As we begin this new year, I always pray about a word and verse for the upcoming year. Las year is was TRUST.

Proverbs 3: 5-6 Trust in the Lord with all your heart and lean not on your own understanding but in all your ways acknowledge him and he will make your path straight.

This year it is PEACE.

Isaiah 26:3 You will keep in perfect peace those whose minds are steadfast because they trust in you.

Peace in the Hebrew is salom, meaning completeness , welfare, health, prosperity (growth, thriving), quiet, tranquility, contentment. Yes!! Lord, this is my prayer and the desire of my heart!

And God’s Word tells us this peace, this health, this tranquility comes from our mind…our thoughts, our focus, our intentions being steadfast. Which means to be firmly fixed in place, immovable, not subject to change. And our minds can be steadfast, immovable, not given to changing and being swayed by everything….WHEN we trust in God. When we have confidence in Him. Trust means to be assured of the character, strength and ability of someone (GOD), to depend on something in the future, to hope.

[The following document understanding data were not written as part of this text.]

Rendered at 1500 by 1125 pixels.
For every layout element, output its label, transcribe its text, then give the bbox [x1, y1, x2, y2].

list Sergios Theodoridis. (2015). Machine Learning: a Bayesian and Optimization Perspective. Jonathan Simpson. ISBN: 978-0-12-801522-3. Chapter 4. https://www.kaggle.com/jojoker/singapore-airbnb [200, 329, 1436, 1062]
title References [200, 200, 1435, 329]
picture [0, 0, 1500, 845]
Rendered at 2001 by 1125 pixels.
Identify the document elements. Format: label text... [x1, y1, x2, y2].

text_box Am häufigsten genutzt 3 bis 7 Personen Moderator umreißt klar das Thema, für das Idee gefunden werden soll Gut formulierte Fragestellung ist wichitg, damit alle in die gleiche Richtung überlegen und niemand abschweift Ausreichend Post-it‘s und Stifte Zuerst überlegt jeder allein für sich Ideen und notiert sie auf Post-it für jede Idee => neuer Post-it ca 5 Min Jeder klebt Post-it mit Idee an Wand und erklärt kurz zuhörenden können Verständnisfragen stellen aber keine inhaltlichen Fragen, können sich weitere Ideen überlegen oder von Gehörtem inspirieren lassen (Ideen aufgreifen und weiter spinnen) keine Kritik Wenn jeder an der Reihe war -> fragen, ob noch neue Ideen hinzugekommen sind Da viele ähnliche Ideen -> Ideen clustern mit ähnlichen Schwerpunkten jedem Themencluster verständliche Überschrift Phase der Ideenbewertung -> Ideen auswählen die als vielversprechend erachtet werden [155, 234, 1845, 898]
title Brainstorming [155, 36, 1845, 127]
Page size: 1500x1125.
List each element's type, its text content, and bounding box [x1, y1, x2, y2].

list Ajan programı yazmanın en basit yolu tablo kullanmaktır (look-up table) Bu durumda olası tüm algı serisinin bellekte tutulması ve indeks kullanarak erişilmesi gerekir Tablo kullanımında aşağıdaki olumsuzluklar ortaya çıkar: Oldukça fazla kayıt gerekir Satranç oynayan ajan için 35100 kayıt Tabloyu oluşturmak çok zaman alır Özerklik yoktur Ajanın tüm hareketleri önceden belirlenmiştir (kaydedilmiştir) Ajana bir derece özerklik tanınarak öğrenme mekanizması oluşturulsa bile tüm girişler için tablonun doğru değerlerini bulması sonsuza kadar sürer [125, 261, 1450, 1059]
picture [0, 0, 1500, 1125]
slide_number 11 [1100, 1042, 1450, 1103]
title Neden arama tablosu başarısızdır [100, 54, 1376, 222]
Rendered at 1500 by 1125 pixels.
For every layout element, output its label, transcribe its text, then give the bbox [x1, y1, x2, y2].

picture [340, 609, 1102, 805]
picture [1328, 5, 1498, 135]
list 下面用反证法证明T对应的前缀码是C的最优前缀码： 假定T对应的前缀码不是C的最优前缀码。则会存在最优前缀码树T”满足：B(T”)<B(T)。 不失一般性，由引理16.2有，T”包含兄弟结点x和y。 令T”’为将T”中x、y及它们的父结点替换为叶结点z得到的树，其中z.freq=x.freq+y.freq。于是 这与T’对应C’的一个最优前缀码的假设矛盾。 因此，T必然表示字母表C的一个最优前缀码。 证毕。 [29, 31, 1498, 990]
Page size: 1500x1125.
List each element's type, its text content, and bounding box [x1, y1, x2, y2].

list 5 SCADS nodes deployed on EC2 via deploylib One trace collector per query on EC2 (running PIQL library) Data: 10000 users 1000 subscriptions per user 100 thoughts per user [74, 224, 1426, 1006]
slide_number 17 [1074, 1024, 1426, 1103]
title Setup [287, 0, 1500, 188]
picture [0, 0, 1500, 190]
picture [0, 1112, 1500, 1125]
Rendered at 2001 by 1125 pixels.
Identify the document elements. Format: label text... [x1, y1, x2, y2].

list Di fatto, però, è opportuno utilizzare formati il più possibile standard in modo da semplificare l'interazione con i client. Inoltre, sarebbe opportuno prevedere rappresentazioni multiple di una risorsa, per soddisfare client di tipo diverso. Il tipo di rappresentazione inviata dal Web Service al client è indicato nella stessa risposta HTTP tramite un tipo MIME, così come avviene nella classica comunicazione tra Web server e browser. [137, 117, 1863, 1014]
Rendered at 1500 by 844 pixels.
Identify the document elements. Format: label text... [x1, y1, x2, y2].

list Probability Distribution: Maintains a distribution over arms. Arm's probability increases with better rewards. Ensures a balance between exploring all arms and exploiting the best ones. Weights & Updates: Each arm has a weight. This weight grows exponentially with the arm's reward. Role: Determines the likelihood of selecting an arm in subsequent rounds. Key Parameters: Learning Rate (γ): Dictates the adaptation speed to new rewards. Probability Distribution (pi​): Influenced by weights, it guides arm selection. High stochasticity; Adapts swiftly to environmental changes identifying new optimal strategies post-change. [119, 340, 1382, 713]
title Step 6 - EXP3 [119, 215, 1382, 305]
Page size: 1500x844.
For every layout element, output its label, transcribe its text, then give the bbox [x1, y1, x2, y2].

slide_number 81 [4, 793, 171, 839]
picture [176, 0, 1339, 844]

My health and growth and peace is dependent on keeping my mind, thoughts, and emotions, my entire being focused on who God is and his strength and faithfulness and the hope he gives me today and forever. God WILL do all He promises. I must surrender to Him alone.

And that is my prayer for all of you. May this last year have reminded you ….to trust God, to seek him and SURRENDER your lives to the Lord. Let MY trials encourage YOU to strengthen your faith!

And lastly, know this is my prayer for you all…..Phil 1:12 “That what has happened to me has really served to advance the gospel….that you have become confident in the Lord by my imprisonment( my cancer) and are much more bold to speak the word of God without fear!

Love and peace to you all this year!!